Ascertainment and effectuation of the intention of the legislature is the object of all judicial construction of statutes. This is particularly difficult where it is necessary for a court to define the ambit of applicability within constitutional limitations. The circumference beyond which a statute has no application is often difficult to determine since there are fringe activities which may or may not come within the scope of the statute. In determining the applicability of the Act there must be considered the necessity for the law, the mischief to be remedied, the object to be attained and the probable consequences of a given interpretation. Statutory Construction Act, Act of 1937, P.L. 1019, Art. IV, § 51, 46 PS 551. "It has frequently been stated by federal and state courts alike that a law which purports to be an exercise of the police power must not be arbitrary, unreasonable or patently beyond the necessities of the case, and the means which it employs must have a real and substantial relation to the object sought to be attained: Mugler v. Kansas, 123 U.S. 623, 661; Chicago, Burlington Quincy Railway Co. v. Drainage Commissioners, 200 U.S. 561, 593; Nebbia v. New York, 291 U.S. 502, 525, 537, 539; Mahon v. Pennsylvania Coal Co., 274 Pa. 489, 497; White's Appeal, 287 Pa. 259, 265; Breinig v. Allegheny County, 332 Pa. 474, 483. `The legislature may not, under the guise of protecting the public interests, arbitrarily interfere with private business, or impose unusual and unnecessary restrictions upon lawful occupations': Lawton v. Steele, 152 U.S. 133, 137; Otis v. Parker, 187 U.S. 606, 608; Burns Baking Co. v. Bryan, 264 U.S. 504, 513. While it is for the legislative branch of government to enact such measures as it deems desirable for the advancement of the public welfare, the judiciary is the ultimate authority to determine whether constitutional restraints have been violated, confining itself, of course, to the question, not of legislative *461 policy, but of legislative power . . ." Commonwealth v. Zasloff,338 Pa. 457, 460, 13 A.2d 67.

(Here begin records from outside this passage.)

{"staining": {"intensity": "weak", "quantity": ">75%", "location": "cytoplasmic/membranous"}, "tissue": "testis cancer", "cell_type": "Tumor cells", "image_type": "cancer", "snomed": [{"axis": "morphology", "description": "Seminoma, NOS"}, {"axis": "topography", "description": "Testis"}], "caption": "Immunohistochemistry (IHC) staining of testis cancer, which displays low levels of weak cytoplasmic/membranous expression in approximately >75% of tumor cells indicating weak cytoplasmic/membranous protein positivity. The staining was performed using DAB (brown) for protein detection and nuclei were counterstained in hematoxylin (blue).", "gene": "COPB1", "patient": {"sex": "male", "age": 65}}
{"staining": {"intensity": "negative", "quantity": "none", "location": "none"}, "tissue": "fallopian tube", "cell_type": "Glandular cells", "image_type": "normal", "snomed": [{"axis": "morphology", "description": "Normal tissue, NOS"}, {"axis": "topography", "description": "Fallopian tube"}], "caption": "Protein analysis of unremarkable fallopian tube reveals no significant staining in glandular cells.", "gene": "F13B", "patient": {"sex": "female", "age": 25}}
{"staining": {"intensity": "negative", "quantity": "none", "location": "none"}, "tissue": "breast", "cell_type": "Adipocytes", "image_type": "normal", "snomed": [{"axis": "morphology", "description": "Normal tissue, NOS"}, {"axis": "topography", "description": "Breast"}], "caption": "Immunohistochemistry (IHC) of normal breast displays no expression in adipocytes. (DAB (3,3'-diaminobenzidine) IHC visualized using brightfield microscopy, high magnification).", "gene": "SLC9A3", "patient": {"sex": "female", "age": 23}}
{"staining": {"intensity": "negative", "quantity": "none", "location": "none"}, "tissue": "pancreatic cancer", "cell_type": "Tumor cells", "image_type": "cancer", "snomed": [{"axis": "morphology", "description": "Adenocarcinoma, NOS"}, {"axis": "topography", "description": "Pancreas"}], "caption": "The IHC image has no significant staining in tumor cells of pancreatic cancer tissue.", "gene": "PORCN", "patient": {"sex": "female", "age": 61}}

We need not now determine the limit beyond which the legislature may not constitutionally regulate the profession of engineering or occupations approximating the actual practice of engineering. It is sufficient that in the instant case we are of opinion that the acts done and the services performed for appellants are within the scope of the legislative enactment and that the Act as so applied is a valid and reasonable exercise of the police power. Having failed to comply with the Act of 1945, supra, appellees cannot recover for services which it was unlawful for them to render. Lindholm v. Mount, 163 Pa. Super. 36, 60 A.2d 422; F.F. Bollinger Co. v. Widmann BrewingCorp., 339 Pa. 289, 14 A.2d 81.

Judgment reversed, and here entered for appellants.

1 The rule of procedure enunciated in the Pecarsky case is not altered or modified by Pa. R.C.P. No. 1030.